Nie tylko Ronaldo! Kolejna gwiazda niepewna przyszłości w Realu
Chyba żaden z kibiców Realu Madryt nie mógł spodziewać się tego, co wydarzy się po sobotnim zwycięstwie nad Liverpoolem 3:1 w finałowym starciu Ligi Mistrzów. Po sensacyjnych słowach Cristiano Ronaldo, który zasugerował swoje odejście z klubu, kolejnym piłkarzem wypowiadającym się w podobny sposób był Gareth Bale.
Niewielu kibiców mogło się spodziewać tego, że to właśnie Bale okaże się być bohaterem Realu w finałowym spotkaniu Champions League. Walijczyk na boisku pojawił się 61. minucie zastępując na nim Isco. Skrzydłowy "Królewskich" już 3 minuty później strzelił prawdopodobnie najpiękniejszego i najważniejszego gola w swojej karierze. Cudowny strzał z przewrotki, po którym Real wyszedł na prowadzenie.
W 83. minucie Bale ustalił wynik spotkania oddając mocne uderzenie sprzed pola karnego na bramkę Lorisa Kariusa, który drugi raz w tym spotkaniu nie popisał się swoimi umiejętnościami i w łatwy sposób pozwolił wlecieć piłce do siatki.
Skrzydłowy Realu został uznany najlepszym piłkarzem spotkania, ale w pomeczowej wypowiedzi podobnie jak Ronaldo wprowadził kibiców 13-krotnego mistrza Europy w zakłopotanie.
- Chcę grać w każdym spotkaniu swojego klubu. Jeśli tak nie będzie w Realu, to będę musiał to wszystko przemyśleć. Zobaczymy, co wydarzy się latem - powiedział Bale.

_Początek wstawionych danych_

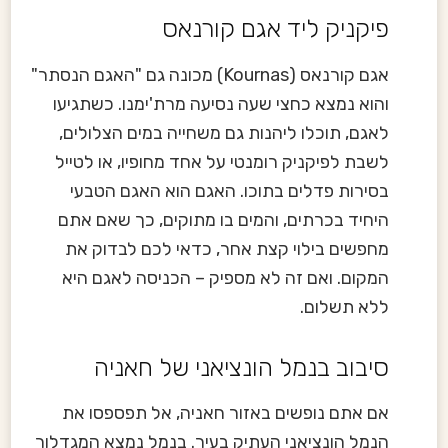
פיקניק ליד אגם קורנאס
אגם קורנאס (Kournas) מכונה גם "האגם הנסתר"
והוא נמצא כחצי שעה נסיעה מרת'ימנו. כשתגיעו
לאגם, תוכלו ליהנות גם משחייה במים הצלולים,
לשבת לפיקניק רומנטי על אחד מחופיו, או לטייל
בסירות פדלים בתוכו. האגם הוא האגם הטבעי
היחיד בכרתים, והמים בו מתוקים, כך שאם אתם
מחפשים בילוי קצת אחר, כדאי לכם לבדוק את
המקום. ואם זה לא מספיק – הכניסה לאגם היא
ללא תשלום.
סיבוב בנמל הונציאני של חאניה
אם אתם נופשים באזור חאניה, אל תפספסו את
הנמל הונציאני העתיק בעיר. בנמל נמצא המגדלור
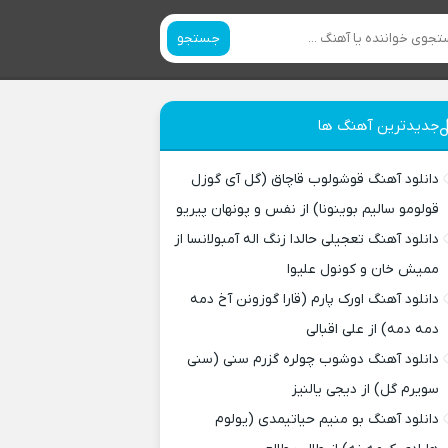
جستجو
جدیدترین آهنگ ها
دانلود آهنگ قوشولوب قاچاق (گل آی گوزل
قولومو سالیم بوینونا) از نفس و پونهان پیریو
دانلود آهنگ تعجیلی حالدا زنگ اله آمبولانسا از
ممیش خان و کونول علیوا
دانلود آهنگ اورک پارم (قارا گوزونن آخ دمه
دمه دمه) از علی اقبالی
دانلود آهنگ دوشوب چولره گزرم سنی (سنی
سویرم گل) از دیجی یالنیز
دانلود آهنگ بو منیم حیاتیمدی (یولوم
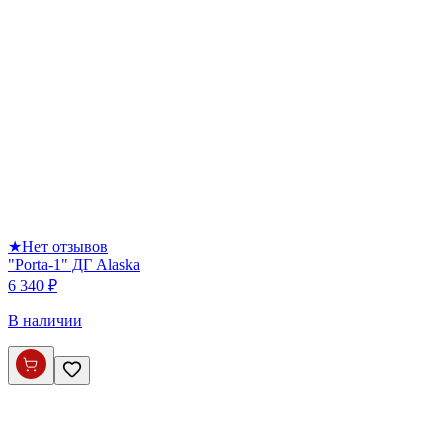
★
Нет отзывов
"Porta-1" ДГ Alaska
6 340 ₽
В наличии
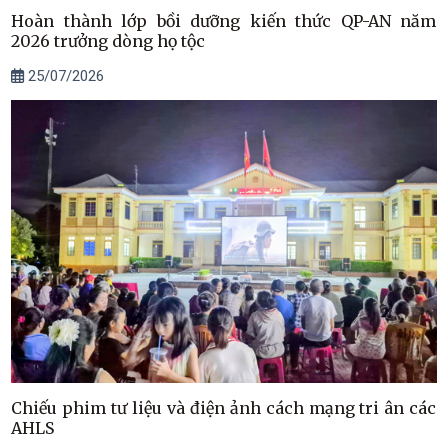
Hoàn thành lớp bồi dưỡng kiến thức QP-AN năm
2026 trưởng dòng họ tộc
25/07/2026
Chiếu phim tư liệu và điện ảnh cách mạng tri ân các
AHLS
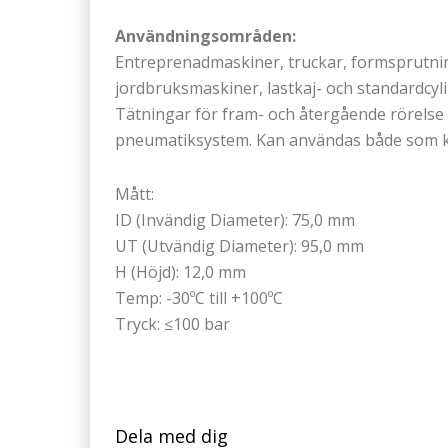
Användningsområden:
Entreprenadmaskiner, truckar, formsprutni
jordbruksmaskiner, lastkaj- och standardcyli
Tätningar för fram- och återgående rörelse 
pneumatiksystem. Kan användas både som ko
Mått:
ID (Invändig Diameter): 75,0 mm
UT (Utvändig Diameter): 95,0 mm
H (Höjd): 12,0 mm
Temp: -30ºC till +100ºC
Tryck: ≤100 bar
Dela med dig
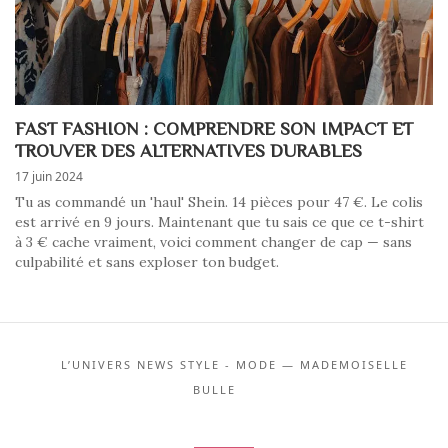
FAST FASHION : COMPRENDRE SON IMPACT ET
TROUVER DES ALTERNATIVES DURABLES
17 juin 2024
Tu as commandé un 'haul' Shein. 14 pièces pour 47 €. Le colis
est arrivé en 9 jours. Maintenant que tu sais ce que ce t-shirt
à 3 € cache vraiment, voici comment changer de cap — sans
culpabilité et sans exploser ton budget.
L’UNIVERS NEWS STYLE - MODE — MADEMOISELLE
BULLE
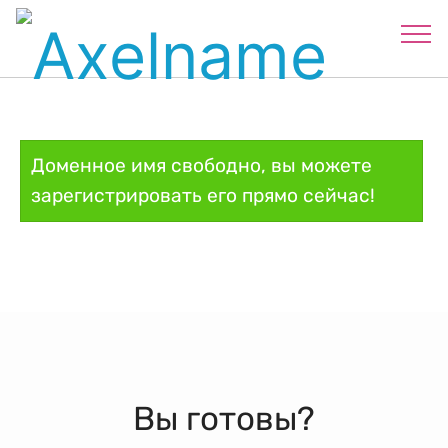
Доменное имя свободно, вы можете
зарегистрировать его прямо сейчас!
Вы готовы?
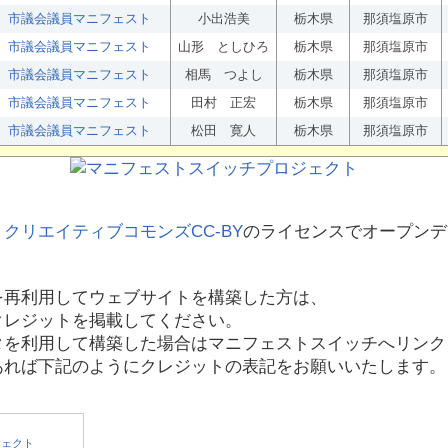
市議会議員マニフェスト
小出浩美
栃木県
那須塩原市
市議会議員マニフェスト
山形 としひろ
栃木県
那須塩原市
市議会議員マニフェスト
相馬 つよし
栃木県
那須塩原市
市議会議員マニフェスト
田村 正宏
栃木県
那須塩原市
市議会議員マニフェスト
松田 寛人
栃木県
那須塩原市
、
クリエイティブコモンズCC-BY
のライセンスでオープンデ
を再利用してウェブサイトを構築した方は、
クレジットを掲載してください。
タを利用して構築した場合はマニフェストスイッチへリンク
あれば下記のようにクレジットの表記をお願いいたします。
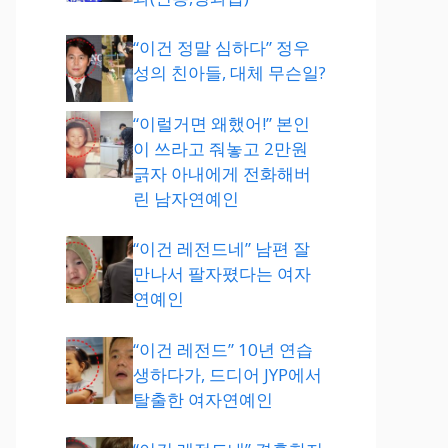
“이건 정말 심하다” 정우
성의 친아들, 대체 무슨일?
“이럴거면 왜했어!” 본인
이 쓰라고 줘놓고 2만원
긁자 아내에게 전화해버
린 남자연예인
“이건 레전드네” 남편 잘
만나서 팔자폈다는 여자
연예인
“이건 레전드” 10년 연습
생하다가, 드디어 JYP에서
탈출한 여자연예인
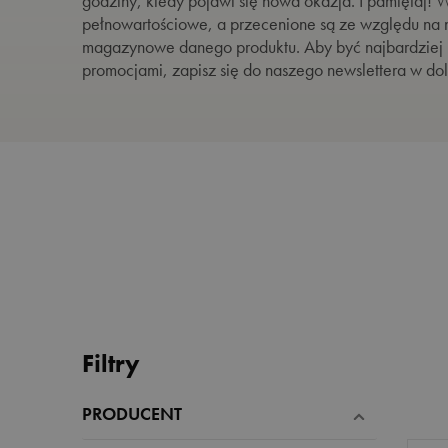
godziny, kiedy pojawi się nowa okazja. I pamiętaj! W
herbaty 
kawa do french
pełnowartościowe, a przecenione są ze względu na 
do kawy
zioła
press'a
magazynowe danego produktu. Aby być najbardziej 
rooibos
parzenie
promocjami, zapisz się do naszego newslettera w dol
tradycyjne
matcha
Filtry
PRODUCENT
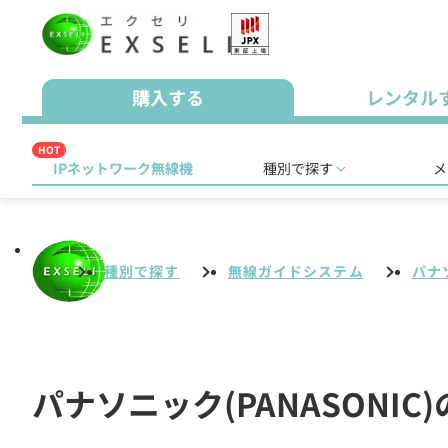
購入する
レンタル
HOT
IPネットワーク無線機
種別で探す
メ
種別で探す
無線ガイドシステム
パナソ
パナソニック(PANASONI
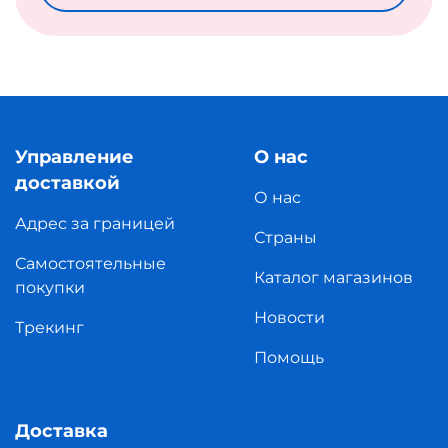
Управление
О нас
доставкой
О нас
Адрес за границей
Страны
Самостоятельные
Каталог магазинов
покупки
Новости
Трекинг
Помощь
Доставка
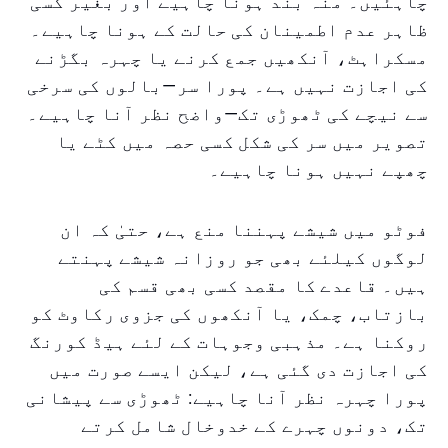
چاہئیں۔ منہ بند ہونا چاہیے اور بغیر کسی
ظاہر عدم اطمینان کی حالت کے ہونا چاہیے۔
مسکراہٹ، آنکھیں جمع کرنے یا چہرہ بگڑنے
کی اجازت نہیں ہے۔ پورا سر—بالوں کی سرخی
سے نیچے کی ٹھوڑی تک—واضح نظر آنا چاہیے۔
تصویر میں سر کی شکل کسی حصہ میں کٹے یا
چھپے نہیں ہونا چاہیے۔
فوٹو میں شیشے پہننا منع ہے، حتیٰ کہ ان
لوگوں کیلئے بھی جو روزانہ شیشے پہنتے
ہیں۔ قاعدے کا مقصد کسی بھی قسم کی
بازتاب، چمک، یا آنکھوں کی جزوی رکاوٹ کو
روکنا ہے۔ مذہبی وجوہات کے لئے ہیڈ کورنگ
کی اجازت دی گئی ہے، لیکن ایسے صورت میں
پورا چہرہ نظر آنا چاہیے: ٹھوڑی سے پیشانی
تک، دونوں چہرے کے خدوخال شامل کرتے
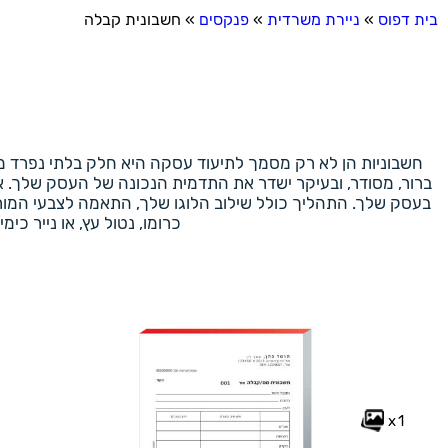
בית דפוס
»
ניירת משרדית
»
פנקסים
»
חשבונית קבלה
חשבוניות הן לא רק מסמך לתיעוד עסקה היא חלק בלתי נפרד מ
ברור, מסודר, ובעיקר ישדר את התדמית הנכונה של העסק שלך.
בעסק שלך. התהליך כולל שילוב הלוגו שלך, התאמה לצבעי המותג, ע
כרומו, נטול עץ, או נייר 
x1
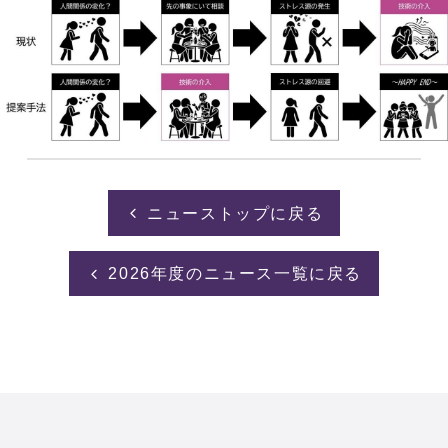
ニューストップに戻る
2026年度のニュース一覧に戻る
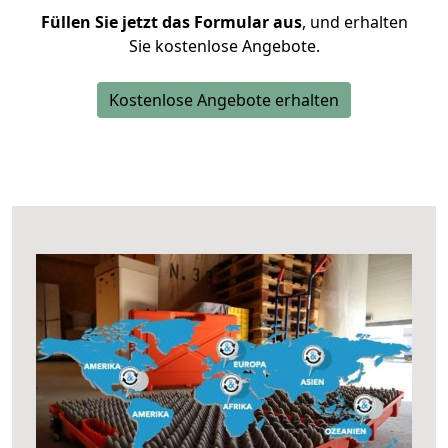
Füllen Sie jetzt das Formular aus
, und erhalten
Sie kostenlose Angebote.
Kostenlose Angebote erhalten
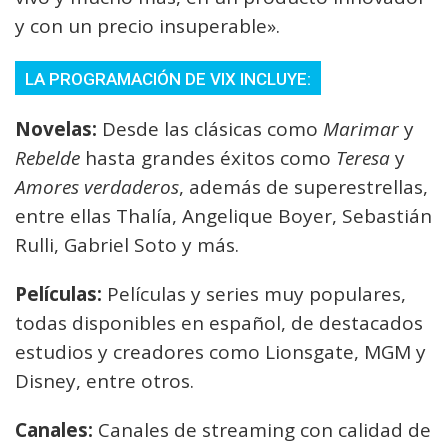
y con un precio insuperable».
LA PROGRAMACIÓN DE VIX INCLUYE:
Novelas:
Desde las clásicas como
Marimar
y
Rebelde
hasta grandes éxitos como
Teresa
y
Amores verdaderos
, además de superestrellas,
entre ellas Thalía, Angelique Boyer, Sebastián
Rulli, Gabriel Soto y más.
Películas:
Películas y series muy populares,
todas disponibles en español, de destacados
estudios y creadores como Lionsgate, MGM y
Disney, entre otros.
Canales:
Canales de streaming con calidad de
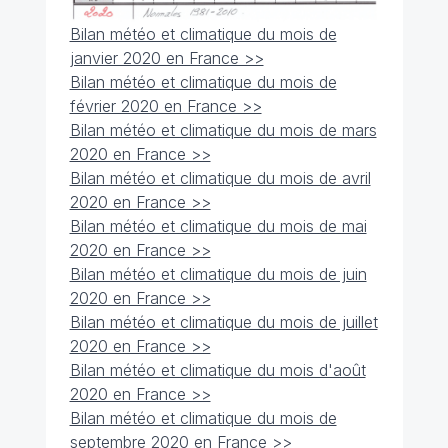
Bilan météo et climatique du mois de
janvier 2020 en France >>
Bilan météo et climatique du mois de
février 2020 en France >>
Bilan météo et climatique du mois de mars
2020 en France >>
Bilan météo et climatique du mois de avril
2020 en France >>
Bilan météo et climatique du mois de mai
2020 en France >>
Bilan météo et climatique du mois de juin
2020 en France >>
Bilan météo et climatique du mois de juillet
2020 en France >>
Bilan météo et climatique du mois d'août
2020 en France >>
Bilan météo et climatique du mois de
septembre 2020 en France >>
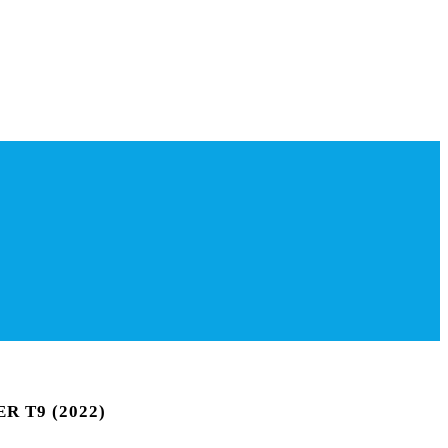
R T9 (2022)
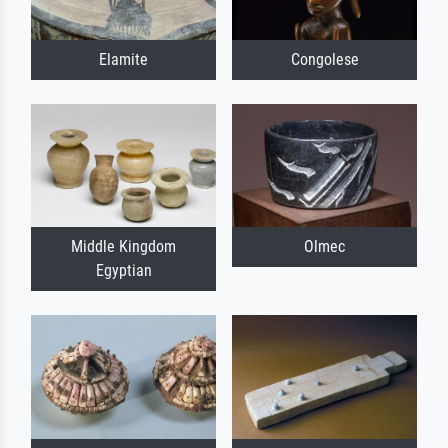
Elamite
Congolese
Middle Kingdom
Olmec
Egyptian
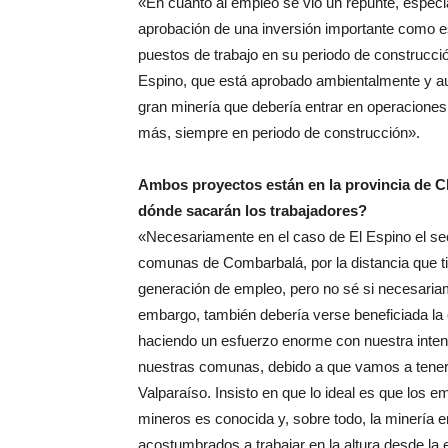
«En cuanto al empleo se vio un repunte, especi
aprobación de una inversión importante como 
puestos de trabajo en su periodo de construcci
Espino, que está aprobado ambientalmente y au
gran minería que debería entrar en operaciones
más, siempre en periodo de construcción».
Ambos proyectos están en la provincia de C
dónde sacarán los trabajadores?
«Necesariamente en el caso de El Espino el se
comunas de Combarbalá, por la distancia que ti
generación de empleo, pero no sé si necesariam
embargo, también debería verse beneficiada l
haciendo un esfuerzo enorme con nuestra inten
nuestras comunas, debido a que vamos a tener
Valparaíso. Insisto en que lo ideal es que los e
mineros es conocida y, sobre todo, la minería 
acostumbrados a trabajar en la altura desde la 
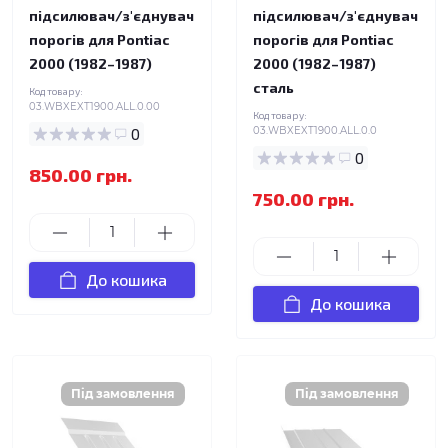
підсилювач/з'єднувач
підсилювач/з'єднувач
порогів для Pontiac
порогів для Pontiac
2000 (1982–1987)
2000 (1982–1987)
сталь
Код товару:
03.WBXEXT1900.ALL.0.00
Код товару:
0
03.WBXEXT1900.ALL.0.0
0
850.00 грн.
750.00 грн.
До кошика
До кошика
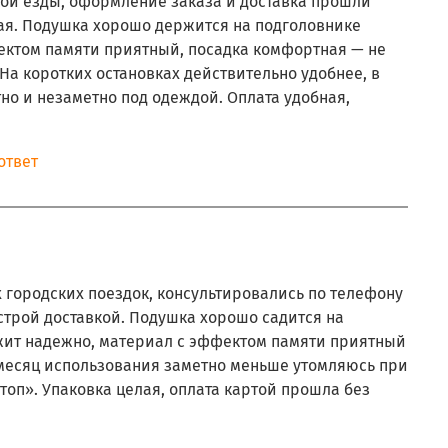
кой езды, оформление заказа и доставка прошли
ная. Подушка хорошо держится на подголовнике
ектом памяти приятный, посадка комфортная — не
 На коротких остановках действительно удобнее, в
но и незаметно под одеждой. Оплата удобная,
ответ
 городских поездок, консультировались по телефону
строй доставкой. Подушка хорошо садится на
жит надежно, материал с эффектом памяти приятный
а месяц использования заметно меньше утомляюсь при
стоп». Упаковка целая, оплата картой прошла без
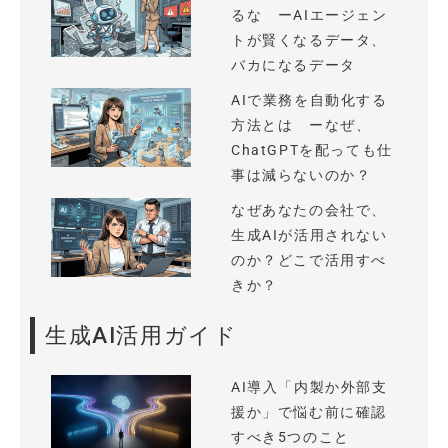
るな ーAIエージェン
トが賢くなるデータ、
バカになるデータ
AIで業務を自動化する
方法とは ーなぜ、
ChatGPTを配っても仕
事は減らないのか？
なぜあなたの会社で、
生成AIが活用されない
のか？どこで活用すべ
きか？
生成AI活用ガイド
AI導入「内製か外部支
援か」で悩む前に確認
すべき5つのこと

Bale dał wyraźny sygnał, że mimo tytułów i bramek nie jest zadowolony z liczby rozegranych minut i spotkań w barwach ”Królewskich”. Były piłkarz Tottenhamu Hotspur nie wykluczył powrotu do Premier League.
- Powrót na Wyspy? Najpierw muszę na spokojnie porozmawiać ze swoim agentem. Chcę grać więcej minut. Być może zostanę w Realu, a być może nie - dodał.
Walijczyk w tym sezonie hiszpańskiej La Ligi na boisku pojawił się 26 razy.